● EXERCISE PROMPT
Retype everything in the listing, leaving each line exactly as it is.

● PROVIDED MATERIAL
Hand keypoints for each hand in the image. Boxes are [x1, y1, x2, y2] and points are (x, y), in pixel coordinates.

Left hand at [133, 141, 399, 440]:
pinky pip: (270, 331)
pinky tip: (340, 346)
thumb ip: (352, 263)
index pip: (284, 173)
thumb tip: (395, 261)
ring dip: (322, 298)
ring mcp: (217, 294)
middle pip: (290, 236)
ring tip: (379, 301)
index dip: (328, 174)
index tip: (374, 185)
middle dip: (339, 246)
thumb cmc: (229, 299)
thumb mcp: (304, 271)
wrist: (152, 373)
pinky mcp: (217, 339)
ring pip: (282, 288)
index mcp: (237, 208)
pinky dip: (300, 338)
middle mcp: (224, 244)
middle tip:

● EXERCISE RESPONSE
Hand keypoints for each hand in the image. Boxes are [x1, y1, x2, y2] and points are (x, y), in pixel coordinates.

Left hand at [133, 141, 399, 440]:
pinky pip: (270, 331)
pinky tip: (340, 346)
thumb ip: (352, 263)
index pip: (284, 173)
thumb tip: (395, 261)
ring dip: (322, 298)
ring mcp: (217, 294)
middle pip: (290, 236)
ring tip: (379, 301)
index dip: (328, 174)
index tip: (374, 185)
middle dip: (339, 246)
thumb cmc: (229, 299)
thumb mcp: (304, 271)
wrist: (152, 373)
pinky mcp: (217, 339)
ring pip: (282, 288)
index mcp: (237, 208)
pinky dip: (300, 338)
middle mcp: (224, 244)
middle tip:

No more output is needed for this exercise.